I can’t wait till I get to read more of her work.
Review of Bogi Takács, “Unifications” in The Trans Space Octopus Congregation Stories, (Lethe Press, Inc., 2019): 181-193 — Purchase here. Reviewed by Sara L. Uckelman. (Read the review of the anthology.)
As much as I enjoyed reading the collected published oeuvre of Takács, this story, original to this volume, excited me quite a bit. It’s the only one in the volume to not have a content warning, too.
It’s a story of a holy place, a hidden place, a place bound by rules that must not be broken, which Sára finds, and which she takes her friend Judit to see. But then Sára breaks the rules…
I found this to be quite a scary story, in that creeps-up-on-you-behind-your-back sort of unsettling terror. I loved it.
All too often, art has no — or not enough — place in science, both in science fiction and science fact. In Dae’s SF story, the titular artist plays a central role: Karla Becker is the one who had the important breakthrough in crystallography, she’s the one that people know that value. But when she cannot replicate her breakthrough of two years ago, her single-minded experiments on the very same crystals end up costing her job.
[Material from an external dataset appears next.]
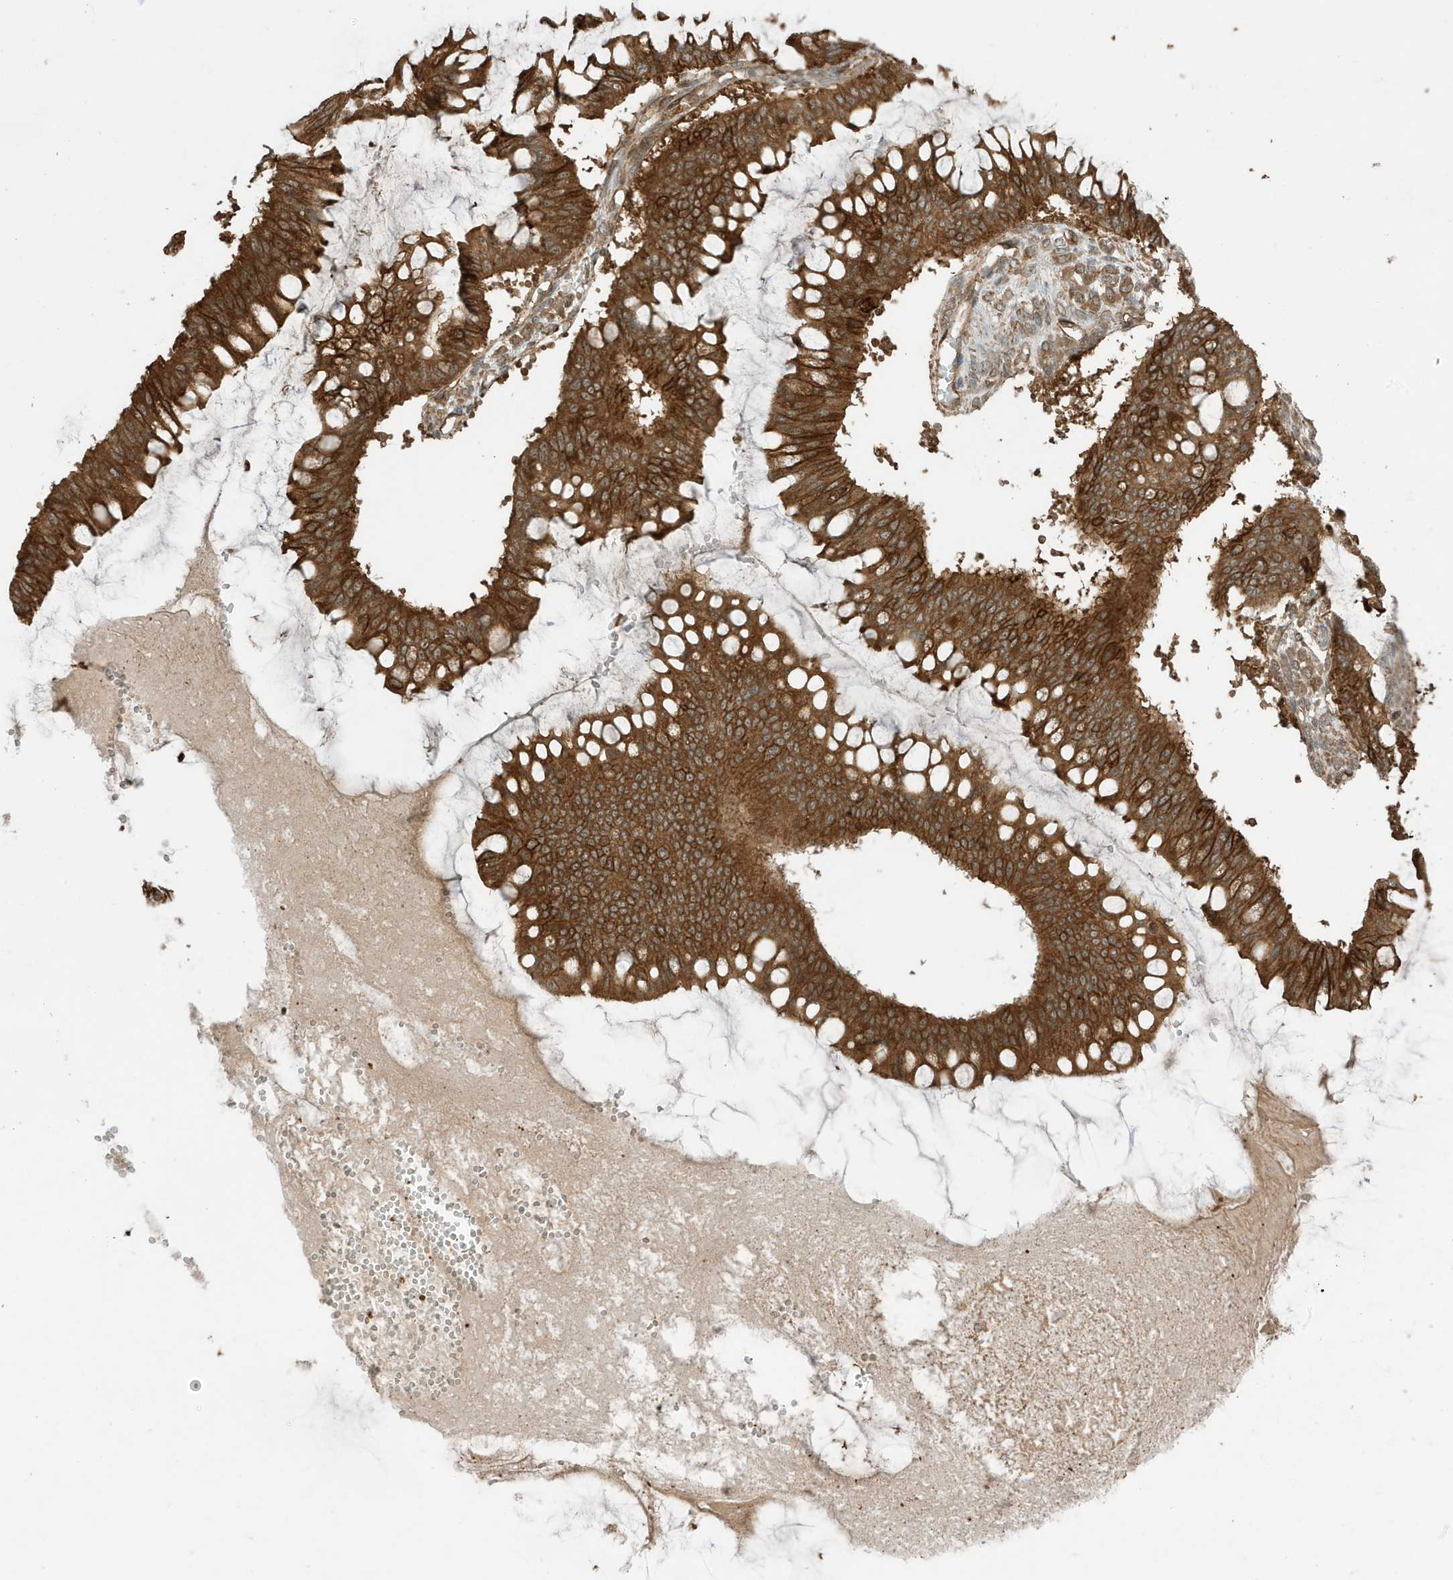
{"staining": {"intensity": "strong", "quantity": ">75%", "location": "cytoplasmic/membranous"}, "tissue": "ovarian cancer", "cell_type": "Tumor cells", "image_type": "cancer", "snomed": [{"axis": "morphology", "description": "Cystadenocarcinoma, mucinous, NOS"}, {"axis": "topography", "description": "Ovary"}], "caption": "This is a photomicrograph of IHC staining of ovarian cancer (mucinous cystadenocarcinoma), which shows strong positivity in the cytoplasmic/membranous of tumor cells.", "gene": "CDC42EP3", "patient": {"sex": "female", "age": 73}}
What role, then, can the artist play?
The story started off feeling like it was going to be rather depressing and hopeless, but it did not end that way. I loved the feeling of hope, that art, and life, is worth fighting for, that pervading the ending.
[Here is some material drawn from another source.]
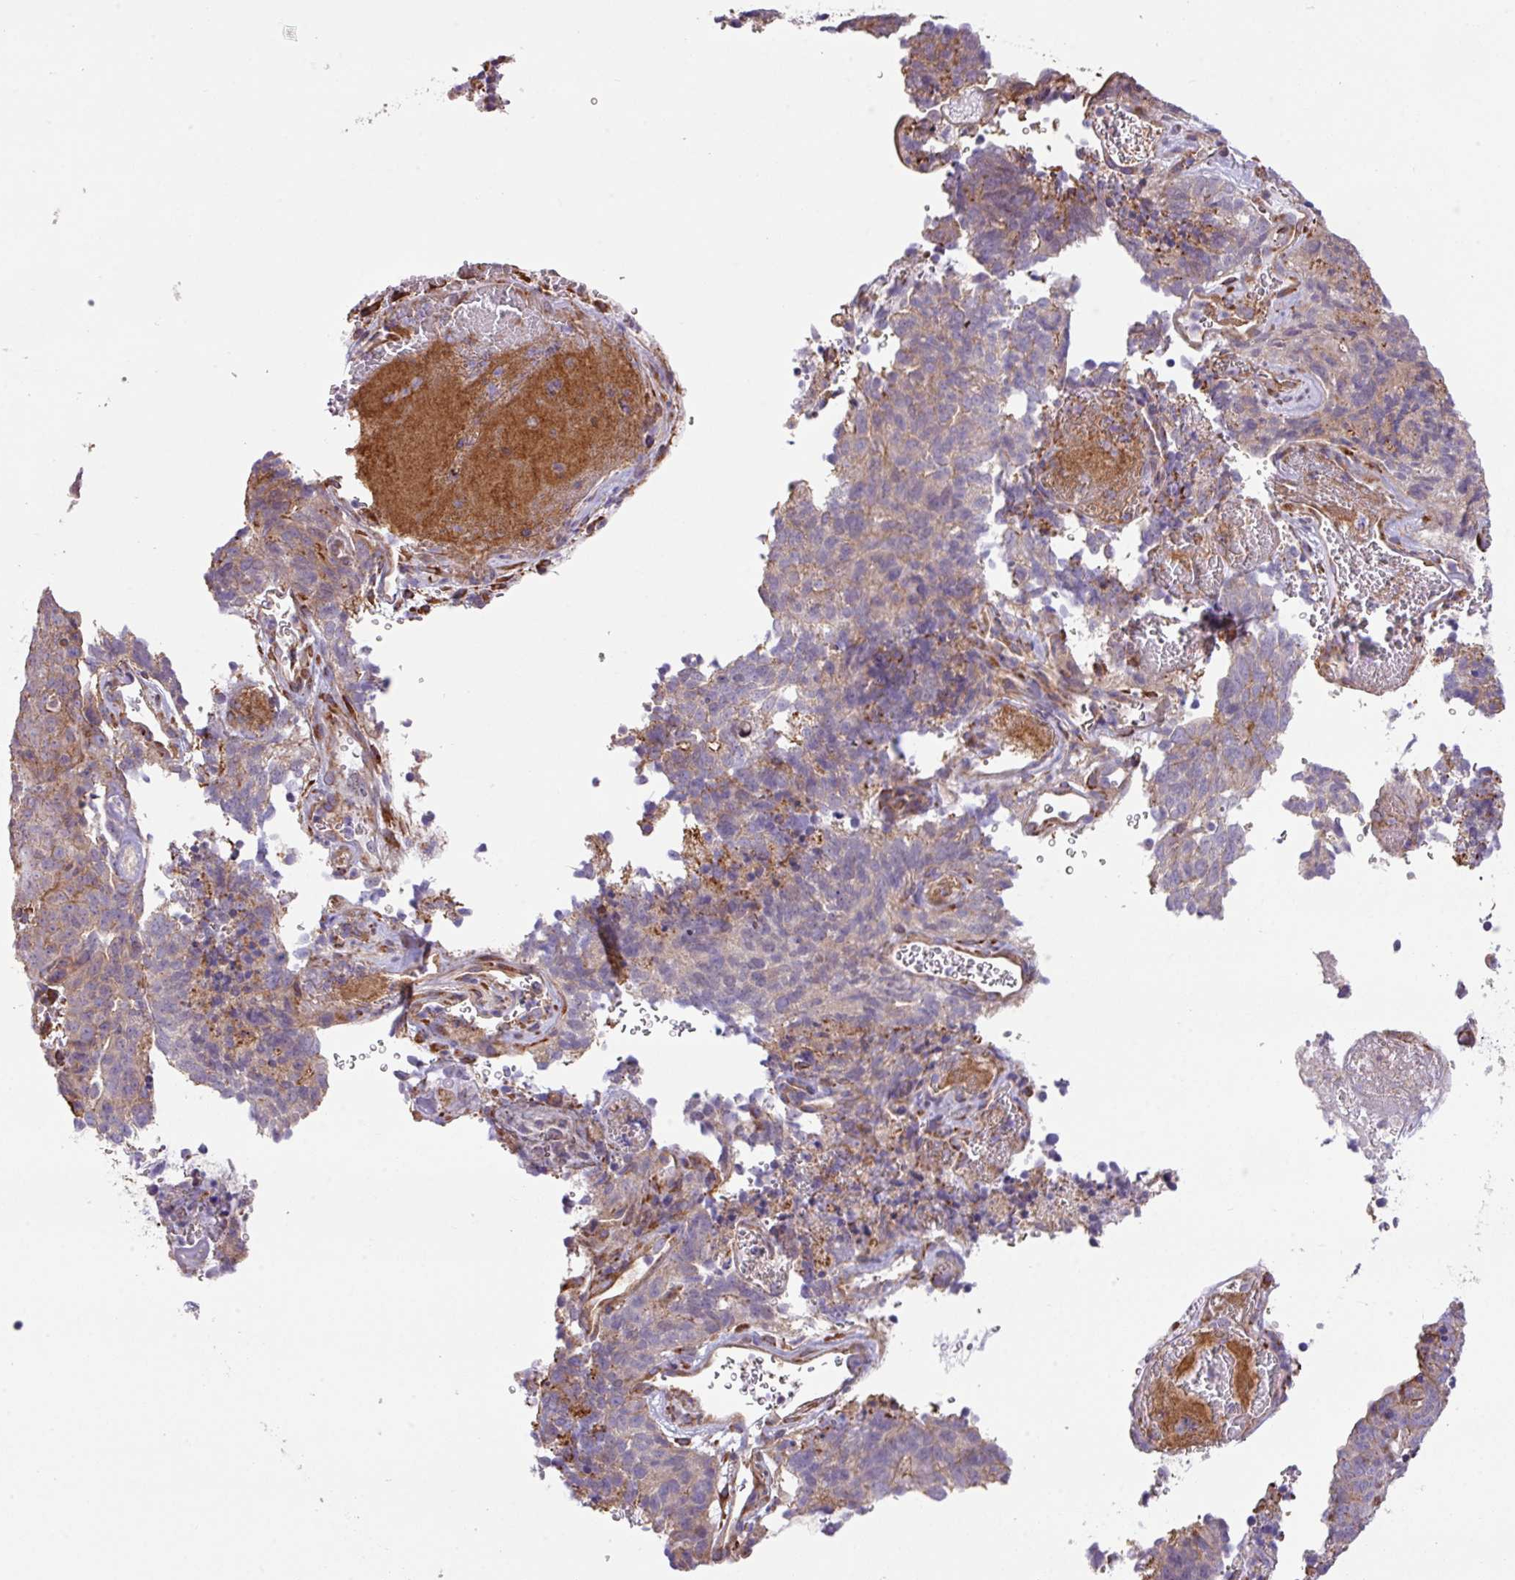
{"staining": {"intensity": "weak", "quantity": "<25%", "location": "cytoplasmic/membranous"}, "tissue": "cervical cancer", "cell_type": "Tumor cells", "image_type": "cancer", "snomed": [{"axis": "morphology", "description": "Adenocarcinoma, NOS"}, {"axis": "topography", "description": "Cervix"}], "caption": "A photomicrograph of cervical cancer (adenocarcinoma) stained for a protein displays no brown staining in tumor cells. Brightfield microscopy of immunohistochemistry (IHC) stained with DAB (3,3'-diaminobenzidine) (brown) and hematoxylin (blue), captured at high magnification.", "gene": "LRRC41", "patient": {"sex": "female", "age": 38}}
Jian is sailing west down the Tonghai river, “toward the asterism her ancestors called Tiger King”, in search of fresh water. It’s been fifty-eight days since she’s seen another person, and four hundred and eighty-six since she last saw a tellerite.
This was a quiet, reflective story of living in the aftermath of the worst parts of climate change. At times it was beautiful — phrases like “picking up the afterbirth of a hundred civilizations” really resonated with me — and at other times it was cold — not yet hopeless, but serving to remind the reader that the world Jian lives in could be our own in the future. Parts of it touched upon myth, and other parts were calmly pragmatic. I really enjoyed this one!